What this task involves: From the first line to the last, write out the records exactly, leaving the pictures behind.

(Items from a data source)
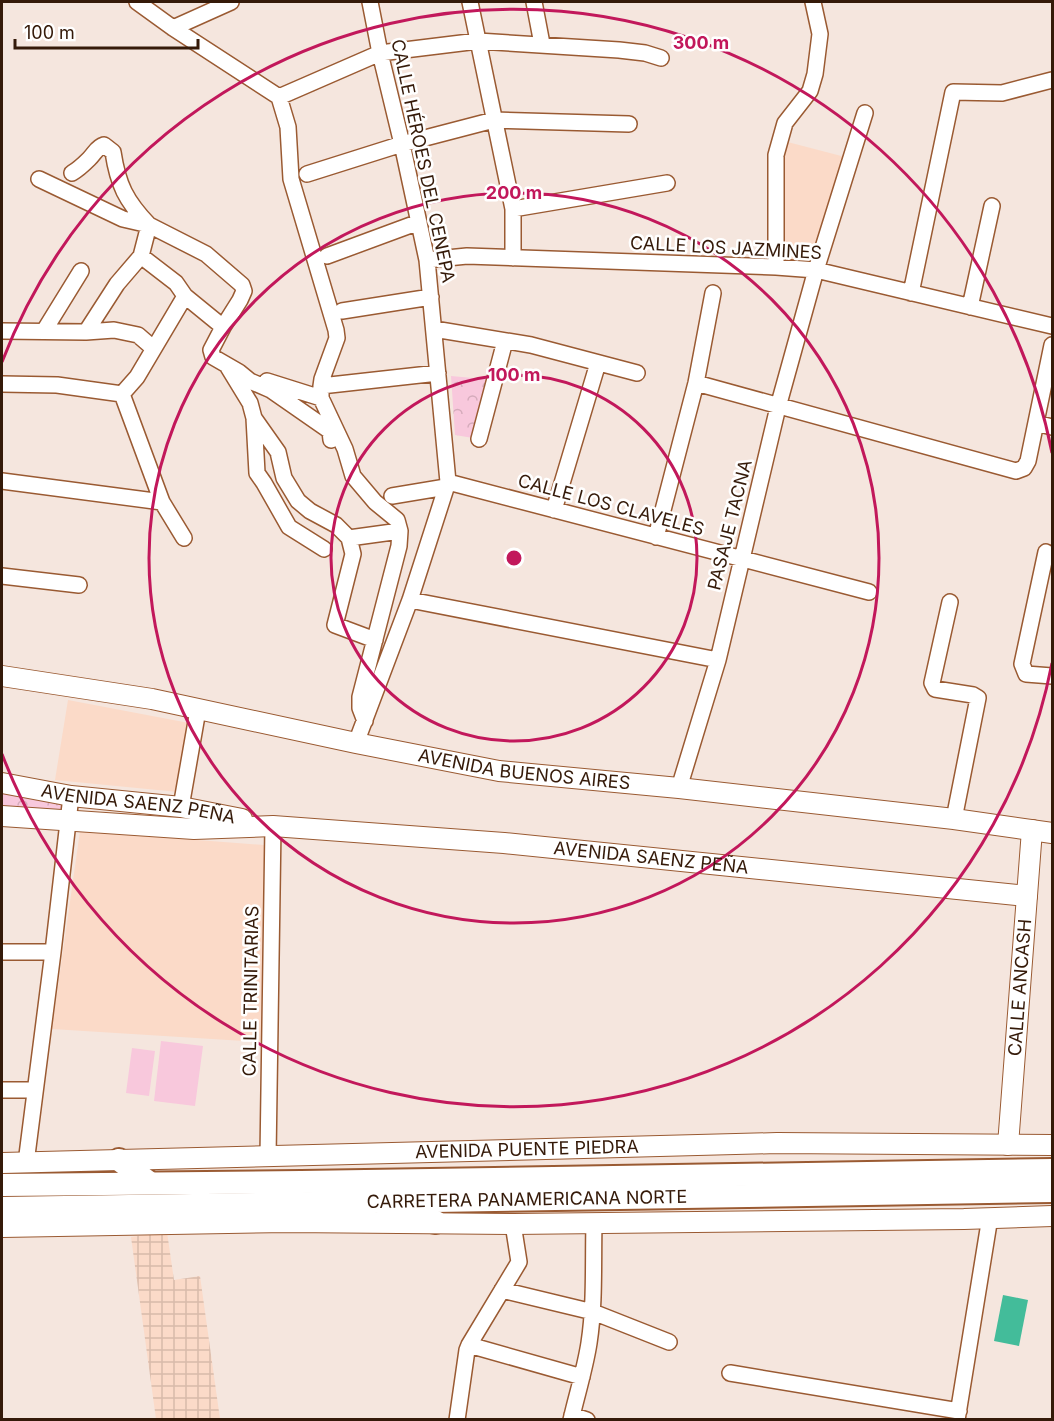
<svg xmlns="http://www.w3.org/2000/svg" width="1054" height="1421" viewBox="0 0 1054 1421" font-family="Inter,sans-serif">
<defs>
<pattern id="industrial-grid" width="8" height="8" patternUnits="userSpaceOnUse" patternTransform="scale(1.5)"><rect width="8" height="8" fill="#fbdac8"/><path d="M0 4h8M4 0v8" fill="none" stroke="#d8baaa"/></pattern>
<pattern id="park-crowns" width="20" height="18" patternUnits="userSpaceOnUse" patternTransform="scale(1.5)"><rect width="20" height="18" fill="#f8c8dc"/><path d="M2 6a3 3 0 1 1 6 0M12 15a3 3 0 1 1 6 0" fill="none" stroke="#d5abbb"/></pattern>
</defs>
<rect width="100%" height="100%" fill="#f5e6de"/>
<path fill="#fbdac8" d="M780 140 849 158 816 270 776 267Z
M68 700 189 723 178 792 55 780Z
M80 831 264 845 261 1042 52 1029Z"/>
<path fill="url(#industrial-grid)" d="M167 1232 174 1280 200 1276 220 1419H156L131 1237Z"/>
<path fill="#f8c8dc" d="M161 1041 203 1046 195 1106 154 1101Z
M132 1048 155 1051 149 1096 126 1093Z"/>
<path fill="url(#park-crowns)" d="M451 376 495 380 479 439 455 435Z
M2 791 59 802 62 806V812L2 811Z"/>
<path fill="#43bc9a" d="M1003 1295 1028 1300 1019 1346 994 1341Z"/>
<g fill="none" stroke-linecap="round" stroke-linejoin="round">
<defs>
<path id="minor" d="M137 2 173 28 279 97 288 127 291 179 336 330 337 338 322 379 321 386V398L345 449 353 476 375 502 397 520 400 531 399 546 360 697V708L365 721
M470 2 513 209V258
M534 2 542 44
M173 28 231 2
M279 97 380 53 478 41 619 50 645 53 661 58
M72 173C79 169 84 164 89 159 95 153 97 147 104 145L113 152C118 185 126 201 149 225L141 256 117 284 86 332
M307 174 402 144 494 120 629 124
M39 179 123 219 149 225 206 254 242 285 244 291 240 300 223 327 211 350 213 357 239 372 250 381 271 390 330 431 331 440
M513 209 667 183
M141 256 176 283 185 296 223 327
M327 256 419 222
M427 260 467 256 776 267 816 270 1052 326
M776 267V155L785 123 810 91 815 74 820 34 813 2
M911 293 953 92 1002 93 1052 80
M970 307 992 206
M342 311 431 297
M434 329 531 345 637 373
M2 331 86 332 114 330 138 335 153 348
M44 331 81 271
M228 367 250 403 254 418 257 473 264 483 289 527 324 549
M267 381 321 398
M696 383 1016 471 1024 468 1028 461 1052 345
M2 384 57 385 122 394 162 502 184 538
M321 386 438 373
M122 394 137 377 185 296
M254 418 278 452 284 478 298 501 310 511 336 525 349 538 353 554 335 625 375 640
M1036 423 1052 427
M479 439 505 341
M2 481 162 502
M448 482 869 592
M392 496 446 487
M554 510 598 363
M656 537 696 383 713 293
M349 538 400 531
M1046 552 1022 664 1026 674 1052 676
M2 576 79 585
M410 600 718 660
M950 602 932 683 935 689 973 695 978 698 954 819
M356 743 410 600 448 482 427 260 402 144 380 53 370 2
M679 788 718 660 778 407 816 270 865 113
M181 807 198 710
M2 952H53
M2 1090H35
M268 1157 273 826
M26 1163 53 952 71 796
M502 1290 593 1312 669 1342
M469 1345 582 1377
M730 1373 959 1411
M572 1415 587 1420
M457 1420 467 1350 469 1345 519 1262 513 1224
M571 1420C577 1394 585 1369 589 1343 595 1304 593 1263 594 1223
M957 1420 990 1217"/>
<g id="major">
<path id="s1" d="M2 676 152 699 356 743 499 771 679 788 954 819 1052 833"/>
<path id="s2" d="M2 783 71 796 181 807 242 819"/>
<path id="s3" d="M2 816 194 829 273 826 504 843 1027 896"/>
<path id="s4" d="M1008 1145 1032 830"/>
<path id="s5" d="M2 1163 777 1143 1052 1145"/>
<path d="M2 1227 288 1222 513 1224 964 1219 1052 1216"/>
</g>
<g id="highway">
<path d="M119 1160 150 1183"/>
<path d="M2 1185 301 1182 1052 1170"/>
<path id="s6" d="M2 1208 1052 1191"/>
<path d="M388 1212 436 1222"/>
</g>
</defs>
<use href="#minor" stroke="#9a5a32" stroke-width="18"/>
<use href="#major" stroke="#9a5a32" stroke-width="22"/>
<use href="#highway" stroke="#9a5a32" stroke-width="26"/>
<use href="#minor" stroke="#fff" stroke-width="15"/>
<use href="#major" stroke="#fff" stroke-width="20"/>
<use href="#highway" stroke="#fff" stroke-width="22"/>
</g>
<g fill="none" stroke="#c2185b" stroke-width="3">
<circle cx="514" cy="558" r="183"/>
<circle cx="514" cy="558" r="365"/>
<path d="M1052 663A548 548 0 0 1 2 754M2 362A548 548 0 0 1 1052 453"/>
</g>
<g text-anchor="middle" stroke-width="5" stroke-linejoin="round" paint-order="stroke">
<g font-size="18" fill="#351a09" stroke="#fff">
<text transform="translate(423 161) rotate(78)" y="6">CALLE HÉROES DEL CENEPA</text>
<text transform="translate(726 248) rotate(3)" y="6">CALLE LOS JAZMINES</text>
<text transform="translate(611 505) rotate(15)" y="6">CALLE LOS CLAVELES</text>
<text transform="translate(730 525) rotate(-76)" y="6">PASAJE TACNA</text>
<text dy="6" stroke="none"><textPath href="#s1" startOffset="531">AVENIDA BUENOS AIRES</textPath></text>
<text dy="6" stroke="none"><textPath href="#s2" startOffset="138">AVENIDA SAENZ PEÑA</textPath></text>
<text dy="6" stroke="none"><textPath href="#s3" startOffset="651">AVENIDA SAENZ PEÑA</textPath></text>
<text dy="6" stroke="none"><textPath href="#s4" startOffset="158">CALLE ANCASH</textPath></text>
<text transform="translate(251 991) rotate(-89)" y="6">CALLE TRINITARIAS</text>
<text dy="6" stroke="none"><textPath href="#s5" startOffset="525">AVENIDA PUENTE PIEDRA</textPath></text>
<text dy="6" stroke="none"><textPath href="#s6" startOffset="525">CARRETERA PANAMERICANA NORTE</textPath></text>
</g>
</g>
<circle cx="514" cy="558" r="9" fill="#c2185b" stroke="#fff" stroke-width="3"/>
<g font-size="18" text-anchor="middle" font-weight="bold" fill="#c2185b" stroke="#fff" stroke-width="5" stroke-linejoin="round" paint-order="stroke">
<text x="701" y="49">300 m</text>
<text x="514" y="199">200 m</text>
<text x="514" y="381">100 m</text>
</g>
<rect width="1054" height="1421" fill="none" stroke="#351a09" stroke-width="6"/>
<path d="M15 39v9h183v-9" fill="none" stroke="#351a09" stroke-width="3"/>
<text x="24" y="39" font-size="18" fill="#351a09" stroke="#ffffff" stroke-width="4.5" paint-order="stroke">100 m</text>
</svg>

Your solution:
<svg xmlns="http://www.w3.org/2000/svg" width="1054" height="1421" viewBox="0 0 1054 1421" font-family="Inter,sans-serif">
<defs>
<pattern id="industrial-grid" width="8" height="8" patternUnits="userSpaceOnUse" patternTransform="scale(1.5)"><rect width="8" height="8" fill="#fbdac8"/><path d="M0 4h8M4 0v8" fill="none" stroke="#d8baaa"/></pattern>
<pattern id="park-crowns" width="20" height="18" patternUnits="userSpaceOnUse" patternTransform="scale(1.5)"><rect width="20" height="18" fill="#f8c8dc"/><path d="M2 6a3 3 0 1 1 6 0M12 15a3 3 0 1 1 6 0" fill="none" stroke="#d5abbb"/></pattern>
</defs>
<rect width="100%" height="100%" fill="#f5e6de"/>
<path fill="#fbdac8" d="M780 140 849 158 816 270 776 267Z
M68 700 189 723 178 792 55 780Z
M80 831 264 845 261 1042 52 1029Z"/>
<path fill="url(#industrial-grid)" d="M167 1232 174 1280 200 1276 220 1419H156L131 1237Z"/>
<path fill="#f8c8dc" d="M161 1041 203 1046 195 1106 154 1101Z
M132 1048 155 1051 149 1096 126 1093Z"/>
<path fill="url(#park-crowns)" d="M451 376 495 380 479 439 455 435Z
M2 791 59 802 62 806V812L2 811Z"/>
<path fill="#43bc9a" d="M1003 1295 1028 1300 1019 1346 994 1341Z"/>
<g fill="none" stroke-linecap="round" stroke-linejoin="round">
<defs>
<path id="minor" d="M137 2 173 28 279 97 288 127 291 179 336 330 337 338 322 379 321 386V398L345 449 353 476 375 502 397 520 400 531 399 546 360 697V708L365 721
M470 2 513 209V258
M534 2 542 44
M173 28 231 2
M279 97 380 53 478 41 619 50 645 53 661 58
M72 173C79 169 84 164 89 159 95 153 97 147 104 145L113 152C118 185 126 201 149 225L141 256 117 284 86 332
M307 174 402 144 494 120 629 124
M39 179 123 219 149 225 206 254 242 285 244 291 240 300 223 327 211 350 213 357 239 372 250 381 271 390 330 431 331 440
M513 209 667 183
M141 256 176 283 185 296 223 327
M327 256 419 222
M427 260 467 256 776 267 816 270 1052 326
M776 267V155L785 123 810 91 815 74 820 34 813 2
M911 293 953 92 1002 93 1052 80
M970 307 992 206
M342 311 431 297
M434 329 531 345 637 373
M2 331 86 332 114 330 138 335 153 348
M44 331 81 271
M228 367 250 403 254 418 257 473 264 483 289 527 324 549
M267 381 321 398
M696 383 1016 471 1024 468 1028 461 1052 345
M2 384 57 385 122 394 162 502 184 538
M321 386 438 373
M122 394 137 377 185 296
M254 418 278 452 284 478 298 501 310 511 336 525 349 538 353 554 335 625 375 640
M1036 423 1052 427
M479 439 505 341
M2 481 162 502
M448 482 869 592
M392 496 446 487
M554 510 598 363
M656 537 696 383 713 293
M349 538 400 531
M1046 552 1022 664 1026 674 1052 676
M2 576 79 585
M410 600 718 660
M950 602 932 683 935 689 973 695 978 698 954 819
M356 743 410 600 448 482 427 260 402 144 380 53 370 2
M679 788 718 660 778 407 816 270 865 113
M181 807 198 710
M2 952H53
M2 1090H35
M268 1157 273 826
M26 1163 53 952 71 796
M502 1290 593 1312 669 1342
M469 1345 582 1377
M730 1373 959 1411
M572 1415 587 1420
M457 1420 467 1350 469 1345 519 1262 513 1224
M571 1420C577 1394 585 1369 589 1343 595 1304 593 1263 594 1223
M957 1420 990 1217"/>
<g id="major">
<path id="s1" d="M2 676 152 699 356 743 499 771 679 788 954 819 1052 833"/>
<path id="s2" d="M2 783 71 796 181 807 242 819"/>
<path id="s3" d="M2 816 194 829 273 826 504 843 1027 896"/>
<path id="s4" d="M1008 1145 1032 830"/>
<path id="s5" d="M2 1163 777 1143 1052 1145"/>
<path d="M2 1227 288 1222 513 1224 964 1219 1052 1216"/>
</g>
<g id="highway">
<path d="M119 1160 150 1183"/>
<path d="M2 1185 301 1182 1052 1170"/>
<path id="s6" d="M2 1208 1052 1191"/>
<path d="M388 1212 436 1222"/>
</g>
</defs>
<use href="#minor" stroke="#9a5a32" stroke-width="18"/>
<use href="#major" stroke="#9a5a32" stroke-width="22"/>
<use href="#highway" stroke="#9a5a32" stroke-width="26"/>
<use href="#minor" stroke="#fff" stroke-width="15"/>
<use href="#major" stroke="#fff" stroke-width="20"/>
<use href="#highway" stroke="#fff" stroke-width="22"/>
</g>
<g fill="none" stroke="#c2185b" stroke-width="3">
<circle cx="514" cy="558" r="183"/>
<circle cx="514" cy="558" r="365"/>
<path d="M1052 663A548 548 0 0 1 2 754M2 362A548 548 0 0 1 1052 453"/>
</g>
<g text-anchor="middle" stroke-width="5" stroke-linejoin="round" paint-order="stroke">
<g font-size="18" fill="#351a09" stroke="#fff">
<text transform="translate(423 161) rotate(78)" y="6">CALLE HÉROES DEL CENEPA</text>
<text transform="translate(726 248) rotate(3)" y="6">CALLE LOS JAZMINES</text>
<text transform="translate(611 505) rotate(15)" y="6">CALLE LOS CLAVELES</text>
<text transform="translate(730 525) rotate(-76)" y="6">PASAJE TACNA</text>
<text dy="6" stroke="none"><textPath href="#s1" startOffset="531">AVENIDA BUENOS AIRES</textPath></text>
<text dy="6" stroke="none"><textPath href="#s2" startOffset="138">AVENIDA SAENZ PEÑA</textPath></text>
<text dy="6" stroke="none"><textPath href="#s3" startOffset="651">AVENIDA SAENZ PEÑA</textPath></text>
<text dy="6" stroke="none"><textPath href="#s4" startOffset="158">CALLE ANCASH</textPath></text>
<text transform="translate(251 991) rotate(-89)" y="6">CALLE TRINITARIAS</text>
<text dy="6" stroke="none"><textPath href="#s5" startOffset="525">AVENIDA PUENTE PIEDRA</textPath></text>
<text dy="6" stroke="none"><textPath href="#s6" startOffset="525">CARRETERA PANAMERICANA NORTE</textPath></text>
</g>
</g>
<circle cx="514" cy="558" r="9" fill="#c2185b" stroke="#fff" stroke-width="3"/>
<g font-size="18" text-anchor="middle" font-weight="bold" fill="#c2185b" stroke="#fff" stroke-width="5" stroke-linejoin="round" paint-order="stroke">
<text x="701" y="49">300 m</text>
<text x="514" y="199">200 m</text>
<text x="514" y="381">100 m</text>
</g>
<rect width="1054" height="1421" fill="none" stroke="#351a09" stroke-width="6"/>
<path d="M15 39v9h183v-9" fill="none" stroke="#351a09" stroke-width="3"/>
<text x="24" y="39" font-size="18" fill="#351a09" stroke="#ffffff" stroke-width="4.5" paint-order="stroke">100 m</text>
</svg>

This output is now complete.